Bug #6238
openAF-XDP crash when closing Suricata while receiving traffic
Description
I am currently doing research on AF_XDP and I encountered a bug that is present in multi-process and multi-threaded configurations of AF_XDP programs. I believe there is a race condition that causes an IO_PAGEFAULT and the entire OS to crash when it is encountered. This bug can be reproduced using Suricata release 7.0.0-rc1, or another program where multiple user space processes each with an AF_XDP socket are created.
I have attached some sample code that has should be able to reproduce the bug. This code creates n processes where n is the number of RX queues specified by the user. In my experience the higher the number of processes/RX queues used, the higher the likelihood of triggering the crash.

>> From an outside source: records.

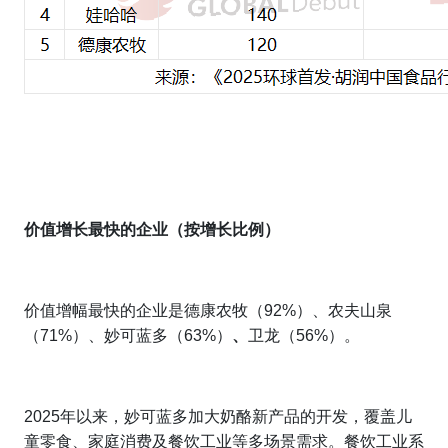
价值增长最快的企业（按增长比例）
价值增幅最快的企业是德康农牧（92%）、农夫山泉
（71%）、妙可蓝多（63%）
、
卫龙（56%）。
2025年以来，妙可蓝多加大奶酪新产品的开发，覆盖儿
童零食、家庭消费及餐饮工业等多场景需求。餐饮工业系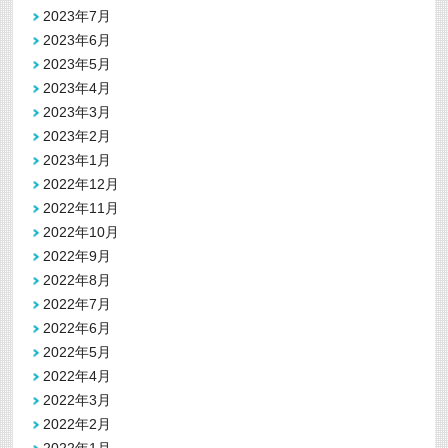
2023年7月
2023年6月
2023年5月
2023年4月
2023年3月
2023年2月
2023年1月
2022年12月
2022年11月
2022年10月
2022年9月
2022年8月
2022年7月
2022年6月
2022年5月
2022年4月
2022年3月
2022年2月
2022年1月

To change the number of RX queues, use Ethtool to set the number of combined RX queues, this may vary depending on network card:
sudo ethtool -L <interface> combined <number of RX queues>
Compile the code using make and run the code as such:
sudo -E ./xdp_main.o <interface> <number of child processes> consec
To get the crash to show up, lots of traffic needs to be sent to the network interface. In our experimental setup, a machine using Pktgen is sending traffic to the machine running the AF_XDP code at max line rate. Using Pktgen, vary the IP/MAC addresses of each packet to make sure the packets are somewhat evenly distributed across each RX queue. This may help with reproducing the bug. Also be sure the interface is set to promiscuous mode.
While sending traffic at max line rate, send a SIGINT to the AF_XDP program receiving the traffic to terminate the program. Sometimes an IO_PAGEFAULT will occur. This is more common than not. Also attached are some screen shots of the terminal and of the output our server gives.

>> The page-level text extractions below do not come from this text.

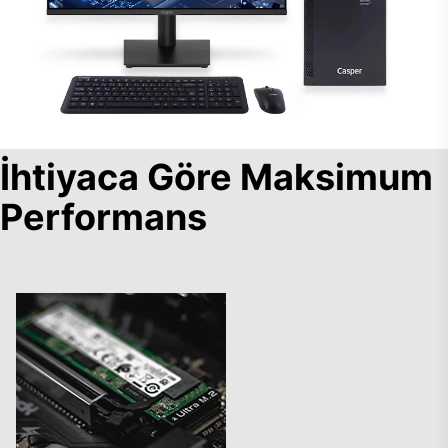
İhtiyaca Göre Maksimum
Performans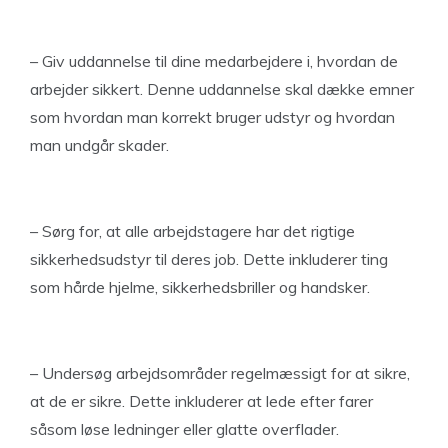
– Giv uddannelse til dine medarbejdere i, hvordan de
arbejder sikkert. Denne uddannelse skal dække emner
som hvordan man korrekt bruger udstyr og hvordan
man undgår skader.
– Sørg for, at alle arbejdstagere har det rigtige
sikkerhedsudstyr til deres job. Dette inkluderer ting
som hårde hjelme, sikkerhedsbriller og handsker.
– Undersøg arbejdsområder regelmæssigt for at sikre,
at de er sikre. Dette inkluderer at lede efter farer
såsom løse ledninger eller glatte overflader.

The bug occurs because each process has the same STDIN file descriptor and as a result each child process gets the same SIGINT signal at the same time causing them all to terminate at once. During this, I believe a race condition is reached where the AF_XDP program is still receiving packets and is trying to write them to a UMEM that no longer exists. The order of operations to cause this would be:
1. XDP program looks up AF_XDP socket in XSKS_MAP
2. User space program deletes UMEM and/or AF_XDP socket
3. XDP program tries to write packet to UMEM
This is being addressed in the linux kernel but I have created a fix for suricata and am implementing it now.
Files
Updated by Joseph Reilly over 1 year ago
- Status changed from In Progress to In Review
Updated by Juliana Fajardini Reichow over 1 year ago
PR for review: https://github.com/OISF/suricata/pull/9315